I climbed Zhaopin today. About the request for Python, this code has nothing to say, and the same as the last, add things will be said later. All recruitment information on the page can be captured by recruiting information inside
fromBs4ImportBeautifulSoupImportRequests url2 = ' http://sou.zhaopin.com/jobs/searchresult.ashx?kw=python&sm=0&p=1 ' #print (res.text) headers = {' user-agent ': ' mozilla/5.0 (Windows NT 10.0; WOW64) applewebkit/537.36 (khtml, like Gecko) chrome/56.0.2924.87 safari/537.36 ', ' Host ': ' sou.zhaopin.com ',} web_data = Requests.get (url2, headers = headers) # print (web_data.text) soup = BeautifulSoup (web_data.text, ' Html.parser ') forI inSoup.select (' A '): # if i[' href '][:24] = = ' http://jobs.zhaopin.com/': # Print (i[' href '])Try:ifi[' href '].startswith (' http://jobs.zhaopin.com/'): info = requests.get (i[' href ']) Infosoup = Beautifu Lsoup (Info.text, ' Html.parser ') forA inInfosoup.select ('. Tab-inner-cont '):Try: Print (A.text)exceptKeyerror: PassexceptKeyerror: Pass
knock This code out of the process of encountering problems.
headers = {
' user-agent ':
' mozilla/5.0 (Windows NT 10.0; WOW64) applewebkit/537.36 (khtml, like Gecko) chrome/56.0.2924.87 safari/537.36 ',
' Host ': ' sou.zhaopin.com ',
}
When crawling home page, you can get the source code, but to the specific recruitment pages inside, found always return the wrong code. It turns out to be an anti-reptile, to add an agent. is the headers above.
try:
i[' href '].startswith (' http://jobs.zhaopin.com/'):
info = requests.get (i[' href '])
Infosoup = BeautifulSoup (Info.text, ' Html.parser ')

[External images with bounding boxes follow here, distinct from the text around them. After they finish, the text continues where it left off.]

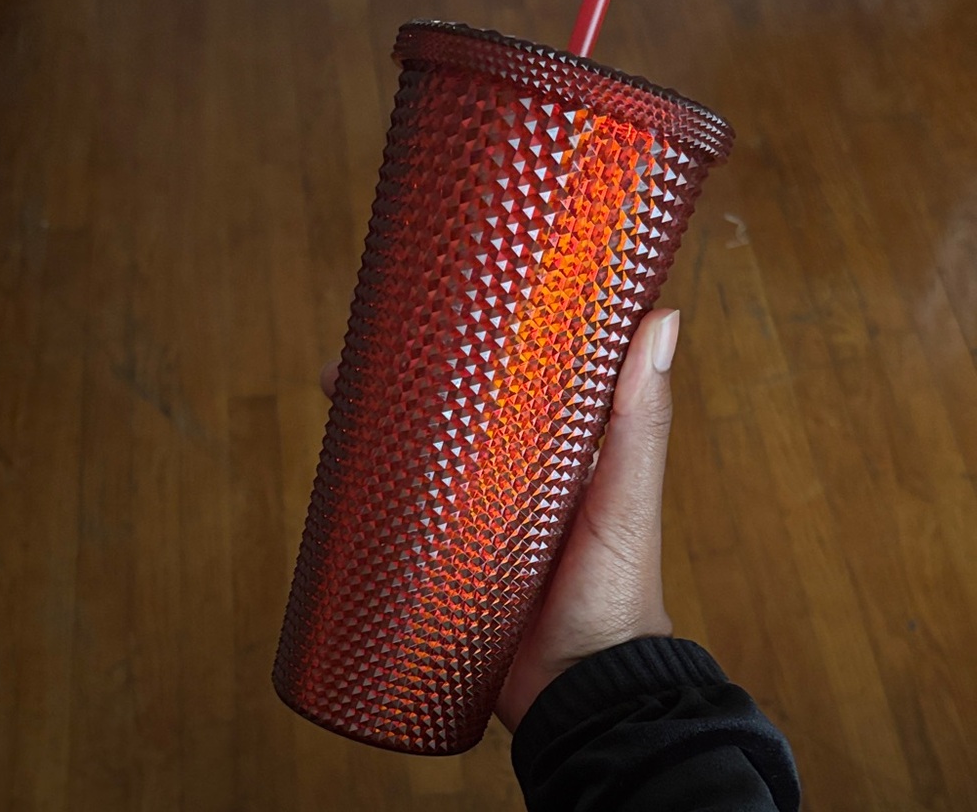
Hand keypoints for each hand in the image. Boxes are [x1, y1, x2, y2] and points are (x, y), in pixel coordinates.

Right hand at [318, 307, 678, 733]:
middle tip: (366, 350)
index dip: (483, 342)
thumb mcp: (627, 496)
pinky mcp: (443, 562)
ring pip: (420, 459)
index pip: (516, 382)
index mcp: (557, 453)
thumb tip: (662, 318)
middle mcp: (512, 480)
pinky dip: (372, 492)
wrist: (578, 696)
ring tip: (337, 388)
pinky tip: (338, 471)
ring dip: (379, 426)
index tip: (449, 302)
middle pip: (455, 416)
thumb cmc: (617, 593)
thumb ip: (640, 419)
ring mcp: (473, 520)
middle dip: (410, 380)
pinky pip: (402, 517)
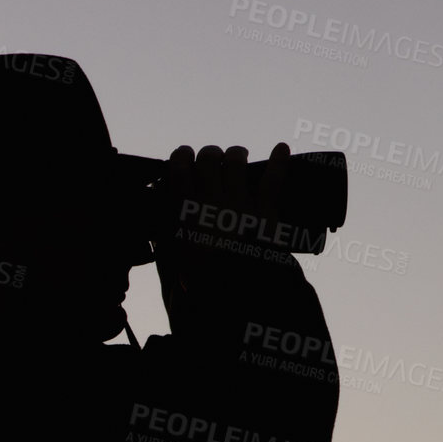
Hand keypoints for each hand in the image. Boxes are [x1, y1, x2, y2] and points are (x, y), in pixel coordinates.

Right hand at [152, 141, 293, 316]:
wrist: (236, 293)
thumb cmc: (201, 277)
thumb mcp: (176, 255)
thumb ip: (166, 231)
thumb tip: (161, 215)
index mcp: (186, 209)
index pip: (179, 167)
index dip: (181, 156)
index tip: (183, 156)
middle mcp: (212, 199)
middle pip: (208, 158)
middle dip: (208, 154)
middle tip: (209, 160)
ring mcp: (240, 202)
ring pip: (236, 161)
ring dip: (235, 154)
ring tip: (236, 157)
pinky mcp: (265, 211)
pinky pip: (273, 179)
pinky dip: (278, 160)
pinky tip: (281, 148)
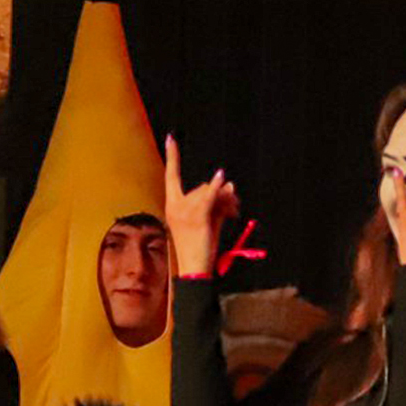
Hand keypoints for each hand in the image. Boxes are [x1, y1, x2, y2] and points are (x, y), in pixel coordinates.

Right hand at [163, 134, 240, 275]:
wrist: (194, 268)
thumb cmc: (199, 248)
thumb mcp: (208, 221)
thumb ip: (217, 202)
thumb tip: (229, 185)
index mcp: (172, 205)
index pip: (171, 176)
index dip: (172, 156)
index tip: (170, 137)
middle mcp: (175, 206)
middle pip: (201, 187)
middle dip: (220, 195)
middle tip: (235, 208)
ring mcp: (184, 211)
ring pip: (209, 193)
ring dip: (226, 200)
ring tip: (234, 212)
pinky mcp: (196, 216)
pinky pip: (209, 197)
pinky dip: (215, 188)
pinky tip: (221, 177)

infosoup.select ('. Tab-inner-cont '): Try: Print (
a.text)
keyerror:
pass
keyerror:
Pass
This is a mistake that has been reported as a keyerror. Then accept the answer, need to add an exception, is above the try:......except Keyerror:pass on the line.
The above code, you can see because it is class so crawled down, not all of the Python application requirements look below
HTML
Requests
# page = Requests.get (' http://econpy.pythonanywhere.com/ex/001.html ')

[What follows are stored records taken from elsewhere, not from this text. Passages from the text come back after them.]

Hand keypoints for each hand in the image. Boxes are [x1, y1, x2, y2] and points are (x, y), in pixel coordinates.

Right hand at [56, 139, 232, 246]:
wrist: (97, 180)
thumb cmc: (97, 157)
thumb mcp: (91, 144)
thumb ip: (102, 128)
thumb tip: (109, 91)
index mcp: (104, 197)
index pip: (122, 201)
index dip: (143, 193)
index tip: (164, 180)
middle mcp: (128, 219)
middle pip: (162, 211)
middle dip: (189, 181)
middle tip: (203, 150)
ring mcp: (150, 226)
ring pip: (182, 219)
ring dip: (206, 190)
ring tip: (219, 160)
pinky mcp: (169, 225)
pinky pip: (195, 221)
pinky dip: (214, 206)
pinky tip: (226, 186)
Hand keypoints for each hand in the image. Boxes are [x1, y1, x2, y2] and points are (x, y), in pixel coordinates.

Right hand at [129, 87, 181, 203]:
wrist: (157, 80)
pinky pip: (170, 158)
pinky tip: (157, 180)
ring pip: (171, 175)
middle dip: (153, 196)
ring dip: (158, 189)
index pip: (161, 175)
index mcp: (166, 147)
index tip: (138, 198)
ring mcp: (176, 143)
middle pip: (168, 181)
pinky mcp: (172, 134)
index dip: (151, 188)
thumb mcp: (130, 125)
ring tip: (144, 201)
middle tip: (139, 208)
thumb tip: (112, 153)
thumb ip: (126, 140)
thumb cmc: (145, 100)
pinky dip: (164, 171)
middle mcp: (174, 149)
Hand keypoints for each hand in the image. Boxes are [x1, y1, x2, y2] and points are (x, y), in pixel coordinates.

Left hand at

# tree = Html.fromstring (page.content)
# #This'll create a list of buyers:
# buyers = Tree.xpath ('//div[@title = " Buyer-name "]/text ()")

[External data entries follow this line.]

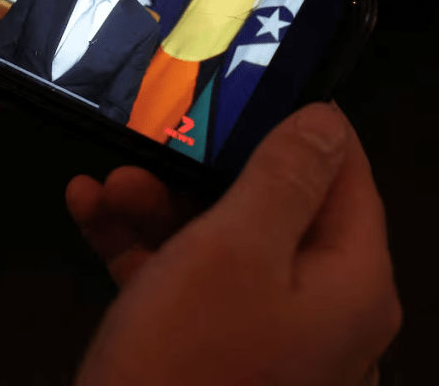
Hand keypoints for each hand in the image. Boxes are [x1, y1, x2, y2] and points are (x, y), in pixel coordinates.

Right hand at [65, 103, 400, 385]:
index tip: (242, 85)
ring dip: (159, 206)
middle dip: (201, 170)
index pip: (345, 174)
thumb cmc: (190, 354)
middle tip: (152, 137)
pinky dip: (142, 250)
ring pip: (220, 244)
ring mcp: (267, 336)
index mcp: (350, 281)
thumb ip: (285, 177)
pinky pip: (187, 285)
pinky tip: (87, 211)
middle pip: (272, 209)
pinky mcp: (214, 354)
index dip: (299, 124)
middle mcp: (321, 309)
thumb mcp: (235, 248)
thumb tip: (328, 119)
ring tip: (106, 183)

# #This would create a list of prices
# prices = Tree.xpath ('//span[@class = ' Item-price ']/ Text () ')
#
print (' Buyers: ', buyers)
# print (' Prices: ', prices)
page = Requests.get ("http:// Jobs.zhaopin.com/450575810250022.htm?ssidkey=y&ss=201&ff=03&sg=d382e8f6a66b4c9e800b41c98de68d55 &so=1&uid=689899307 ") Tree
= html.fromstring (page.content)
content = Tree.xpath ('//div[@class =" Tab-inner-cont "]/p/text ()")
print (content)
This code has been tested. You can only crawl the Pyhton recruiting section. Because it's the XPath method. But copy XPath. Always get a space. The comment is the code on the Web. I just changed it.
div[@class = "Tab-inner-cont"]/p/text ()
It turns out that the right thing to do is to mend. It won't be discussed.